India’s economic outlook amid rising US tariffs appears stable for now, with expectations of a mutually beneficial trade agreement by the end of 2025 offering a buffer against potential disruptions. According to a report by Bank of Baroda, the projected impact of a 10% decline in exports to the US would only shave off around 0.2% from India’s GDP growth. As a largely domestic-driven economy—where consumption forms nearly 60% of the GDP—India is somewhat shielded from external trade shocks. In contrast, merchandise exports account for just 12% of the GDP, making the immediate tariff impact more manageable.
Despite US President Donald Trump’s recent indication that pharmaceuticals may also come under scrutiny, experts believe India might escape the worst effects through targeted exemptions and strategic negotiations.
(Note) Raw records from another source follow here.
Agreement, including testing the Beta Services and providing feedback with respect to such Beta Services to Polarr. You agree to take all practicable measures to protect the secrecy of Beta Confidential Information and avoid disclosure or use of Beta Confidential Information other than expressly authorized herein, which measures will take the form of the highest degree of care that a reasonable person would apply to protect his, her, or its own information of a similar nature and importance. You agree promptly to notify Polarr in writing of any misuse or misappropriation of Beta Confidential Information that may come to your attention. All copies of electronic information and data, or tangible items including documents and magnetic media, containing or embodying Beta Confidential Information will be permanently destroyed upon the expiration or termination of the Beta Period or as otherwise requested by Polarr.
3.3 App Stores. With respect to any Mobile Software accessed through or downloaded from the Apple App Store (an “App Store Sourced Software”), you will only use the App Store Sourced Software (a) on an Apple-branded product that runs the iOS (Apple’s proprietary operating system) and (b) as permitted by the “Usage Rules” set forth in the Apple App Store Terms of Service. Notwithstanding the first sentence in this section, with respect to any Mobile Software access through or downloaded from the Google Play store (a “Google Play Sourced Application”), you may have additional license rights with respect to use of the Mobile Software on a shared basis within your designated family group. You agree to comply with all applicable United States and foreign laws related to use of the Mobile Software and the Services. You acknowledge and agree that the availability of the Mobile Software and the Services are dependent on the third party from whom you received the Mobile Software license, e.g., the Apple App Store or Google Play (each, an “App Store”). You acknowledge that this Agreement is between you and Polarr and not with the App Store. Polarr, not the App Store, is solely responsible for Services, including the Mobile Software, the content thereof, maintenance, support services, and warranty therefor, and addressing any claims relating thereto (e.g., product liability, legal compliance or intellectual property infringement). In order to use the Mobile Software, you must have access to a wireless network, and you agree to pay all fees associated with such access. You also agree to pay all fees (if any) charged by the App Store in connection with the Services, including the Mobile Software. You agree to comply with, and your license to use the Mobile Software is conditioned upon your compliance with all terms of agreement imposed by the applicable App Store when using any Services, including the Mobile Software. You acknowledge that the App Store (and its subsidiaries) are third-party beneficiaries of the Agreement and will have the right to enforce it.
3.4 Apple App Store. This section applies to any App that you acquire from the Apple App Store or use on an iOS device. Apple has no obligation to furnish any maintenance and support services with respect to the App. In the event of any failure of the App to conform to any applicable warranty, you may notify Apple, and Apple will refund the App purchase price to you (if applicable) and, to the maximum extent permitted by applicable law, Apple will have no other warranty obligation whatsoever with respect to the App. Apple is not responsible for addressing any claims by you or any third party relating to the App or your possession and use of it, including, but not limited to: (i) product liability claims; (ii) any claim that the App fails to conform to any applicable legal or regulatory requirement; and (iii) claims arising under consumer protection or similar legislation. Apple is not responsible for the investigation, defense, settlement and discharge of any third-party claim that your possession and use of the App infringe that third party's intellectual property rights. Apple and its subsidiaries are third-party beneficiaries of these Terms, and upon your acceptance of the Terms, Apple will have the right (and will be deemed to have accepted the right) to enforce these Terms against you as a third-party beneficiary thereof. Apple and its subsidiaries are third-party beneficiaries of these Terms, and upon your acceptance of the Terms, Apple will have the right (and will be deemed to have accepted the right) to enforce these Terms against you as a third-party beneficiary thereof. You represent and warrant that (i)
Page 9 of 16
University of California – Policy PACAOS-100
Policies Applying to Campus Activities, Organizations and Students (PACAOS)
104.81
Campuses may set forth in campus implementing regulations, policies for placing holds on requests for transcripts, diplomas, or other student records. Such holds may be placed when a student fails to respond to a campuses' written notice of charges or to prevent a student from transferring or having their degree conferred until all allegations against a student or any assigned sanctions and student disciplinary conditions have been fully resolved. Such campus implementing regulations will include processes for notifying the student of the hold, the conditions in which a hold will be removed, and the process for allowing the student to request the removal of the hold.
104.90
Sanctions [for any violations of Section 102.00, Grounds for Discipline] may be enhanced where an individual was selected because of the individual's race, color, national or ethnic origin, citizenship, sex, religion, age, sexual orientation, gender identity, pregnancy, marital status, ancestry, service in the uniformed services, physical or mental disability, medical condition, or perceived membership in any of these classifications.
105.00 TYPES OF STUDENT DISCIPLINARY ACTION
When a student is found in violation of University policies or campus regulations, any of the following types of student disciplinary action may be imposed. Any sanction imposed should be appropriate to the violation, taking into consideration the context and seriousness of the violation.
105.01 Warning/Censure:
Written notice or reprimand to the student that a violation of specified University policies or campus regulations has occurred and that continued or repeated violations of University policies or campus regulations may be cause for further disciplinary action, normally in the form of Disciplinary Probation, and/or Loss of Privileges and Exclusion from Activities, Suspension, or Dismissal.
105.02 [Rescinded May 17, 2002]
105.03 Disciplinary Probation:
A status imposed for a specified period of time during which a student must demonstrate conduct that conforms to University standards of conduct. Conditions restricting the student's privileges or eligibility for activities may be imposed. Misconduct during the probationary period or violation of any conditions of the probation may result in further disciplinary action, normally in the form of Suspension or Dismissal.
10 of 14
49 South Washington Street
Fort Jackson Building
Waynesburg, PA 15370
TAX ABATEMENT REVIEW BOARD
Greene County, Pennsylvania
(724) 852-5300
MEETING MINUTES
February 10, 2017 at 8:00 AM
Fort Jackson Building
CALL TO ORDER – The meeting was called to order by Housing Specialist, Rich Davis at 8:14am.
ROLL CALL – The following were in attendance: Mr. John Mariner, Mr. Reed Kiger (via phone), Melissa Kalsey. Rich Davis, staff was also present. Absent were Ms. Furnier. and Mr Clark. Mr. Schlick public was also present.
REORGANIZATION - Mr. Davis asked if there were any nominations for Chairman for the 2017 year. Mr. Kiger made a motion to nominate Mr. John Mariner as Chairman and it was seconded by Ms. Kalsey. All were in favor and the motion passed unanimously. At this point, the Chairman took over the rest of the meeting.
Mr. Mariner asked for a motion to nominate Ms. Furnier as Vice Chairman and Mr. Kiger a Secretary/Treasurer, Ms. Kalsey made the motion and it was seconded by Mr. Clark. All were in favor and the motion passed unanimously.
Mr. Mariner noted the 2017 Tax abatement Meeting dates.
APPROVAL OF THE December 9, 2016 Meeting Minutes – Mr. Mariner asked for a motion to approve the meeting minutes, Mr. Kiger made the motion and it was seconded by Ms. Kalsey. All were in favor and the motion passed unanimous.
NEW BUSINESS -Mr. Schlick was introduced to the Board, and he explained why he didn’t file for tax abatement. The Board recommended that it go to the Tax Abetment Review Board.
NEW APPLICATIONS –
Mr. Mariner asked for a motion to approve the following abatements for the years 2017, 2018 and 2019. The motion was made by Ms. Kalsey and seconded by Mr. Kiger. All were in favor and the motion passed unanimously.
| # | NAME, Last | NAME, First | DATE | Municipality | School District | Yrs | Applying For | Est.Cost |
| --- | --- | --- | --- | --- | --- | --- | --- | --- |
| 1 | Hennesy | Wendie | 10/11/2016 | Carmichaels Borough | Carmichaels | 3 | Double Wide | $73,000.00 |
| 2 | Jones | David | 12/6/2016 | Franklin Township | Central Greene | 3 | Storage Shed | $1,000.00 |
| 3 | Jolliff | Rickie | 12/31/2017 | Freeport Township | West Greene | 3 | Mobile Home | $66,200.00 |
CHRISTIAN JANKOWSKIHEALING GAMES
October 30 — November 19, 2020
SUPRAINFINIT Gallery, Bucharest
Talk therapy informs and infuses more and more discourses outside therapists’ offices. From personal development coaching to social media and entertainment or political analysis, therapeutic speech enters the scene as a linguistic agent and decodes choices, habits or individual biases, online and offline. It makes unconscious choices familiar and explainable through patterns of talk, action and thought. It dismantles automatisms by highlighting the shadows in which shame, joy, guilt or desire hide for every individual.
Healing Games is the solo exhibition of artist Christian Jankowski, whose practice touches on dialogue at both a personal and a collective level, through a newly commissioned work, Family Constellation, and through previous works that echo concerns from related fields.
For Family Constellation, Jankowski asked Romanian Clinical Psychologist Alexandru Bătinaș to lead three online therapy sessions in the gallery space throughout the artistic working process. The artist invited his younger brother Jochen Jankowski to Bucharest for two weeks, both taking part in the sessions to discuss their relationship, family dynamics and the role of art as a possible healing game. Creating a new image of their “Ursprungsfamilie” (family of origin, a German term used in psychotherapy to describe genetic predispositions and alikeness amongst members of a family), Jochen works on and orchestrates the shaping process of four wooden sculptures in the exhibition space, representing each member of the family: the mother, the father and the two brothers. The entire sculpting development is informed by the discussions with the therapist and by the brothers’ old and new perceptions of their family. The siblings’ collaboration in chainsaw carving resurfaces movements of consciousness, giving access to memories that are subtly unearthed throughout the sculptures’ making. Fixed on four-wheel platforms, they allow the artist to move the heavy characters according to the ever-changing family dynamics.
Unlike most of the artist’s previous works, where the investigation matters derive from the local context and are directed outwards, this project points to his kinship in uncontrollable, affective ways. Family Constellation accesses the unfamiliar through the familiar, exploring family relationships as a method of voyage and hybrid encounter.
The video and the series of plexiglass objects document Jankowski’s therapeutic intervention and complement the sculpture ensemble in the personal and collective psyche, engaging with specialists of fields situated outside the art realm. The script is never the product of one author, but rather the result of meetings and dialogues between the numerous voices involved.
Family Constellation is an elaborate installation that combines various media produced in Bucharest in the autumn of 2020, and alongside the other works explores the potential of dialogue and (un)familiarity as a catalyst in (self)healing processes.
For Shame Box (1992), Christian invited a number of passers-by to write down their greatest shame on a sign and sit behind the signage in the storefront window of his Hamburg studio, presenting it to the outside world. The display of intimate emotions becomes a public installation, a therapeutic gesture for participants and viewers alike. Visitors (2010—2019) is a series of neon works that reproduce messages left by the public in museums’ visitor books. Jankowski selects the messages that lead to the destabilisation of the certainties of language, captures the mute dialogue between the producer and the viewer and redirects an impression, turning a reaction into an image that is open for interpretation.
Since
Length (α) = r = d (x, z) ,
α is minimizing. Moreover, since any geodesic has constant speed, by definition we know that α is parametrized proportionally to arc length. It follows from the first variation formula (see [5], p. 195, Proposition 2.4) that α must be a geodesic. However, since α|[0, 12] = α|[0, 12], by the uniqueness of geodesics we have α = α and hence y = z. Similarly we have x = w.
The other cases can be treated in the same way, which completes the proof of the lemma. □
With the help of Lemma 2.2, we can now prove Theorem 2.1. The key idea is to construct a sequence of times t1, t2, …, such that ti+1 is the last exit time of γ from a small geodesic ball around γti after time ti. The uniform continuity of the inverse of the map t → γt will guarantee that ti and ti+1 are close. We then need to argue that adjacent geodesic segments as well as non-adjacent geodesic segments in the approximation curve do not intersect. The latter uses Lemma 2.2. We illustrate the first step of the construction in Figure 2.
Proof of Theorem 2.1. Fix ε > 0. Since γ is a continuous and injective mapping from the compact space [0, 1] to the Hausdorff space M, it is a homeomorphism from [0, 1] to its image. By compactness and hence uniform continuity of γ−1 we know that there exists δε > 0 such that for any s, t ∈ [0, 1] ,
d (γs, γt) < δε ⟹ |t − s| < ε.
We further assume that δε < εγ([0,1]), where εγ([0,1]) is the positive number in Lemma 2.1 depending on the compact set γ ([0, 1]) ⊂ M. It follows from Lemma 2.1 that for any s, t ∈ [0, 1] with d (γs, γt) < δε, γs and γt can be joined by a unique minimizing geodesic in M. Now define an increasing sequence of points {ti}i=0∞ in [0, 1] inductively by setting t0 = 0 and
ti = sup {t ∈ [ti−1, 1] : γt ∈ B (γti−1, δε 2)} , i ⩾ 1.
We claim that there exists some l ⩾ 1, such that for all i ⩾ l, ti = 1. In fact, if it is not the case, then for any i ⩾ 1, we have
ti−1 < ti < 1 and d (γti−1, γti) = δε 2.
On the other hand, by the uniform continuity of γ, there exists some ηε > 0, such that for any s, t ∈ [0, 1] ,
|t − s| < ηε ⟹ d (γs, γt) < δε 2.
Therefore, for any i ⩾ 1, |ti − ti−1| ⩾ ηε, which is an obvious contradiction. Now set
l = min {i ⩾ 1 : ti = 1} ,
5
Aditi Gupta, economist at Bank of Baroda, emphasized that India could potentially benefit by capturing market share lost by other Southeast Asian nations—like Vietnam, Taiwan, and Indonesia—which face even steeper tariffs between 32% and 46%. India’s revised tariff rate stands at 27%, while China has been hit with an increased rate of 34% on top of an existing 20%.
Crucial sectors vulnerable to tariff hikes include electronics, precious stones, machinery, and garments. However, the report underscores that because these tariffs are part of a global hike affecting all trading partners, India’s relative disadvantage may be limited. Diplomatic ties between New Delhi and Washington are expected to play a key role in fast-tracking a trade agreement. If successfully negotiated, such a deal could significantly ease the long-term economic strain and bolster India’s position in the global export landscape.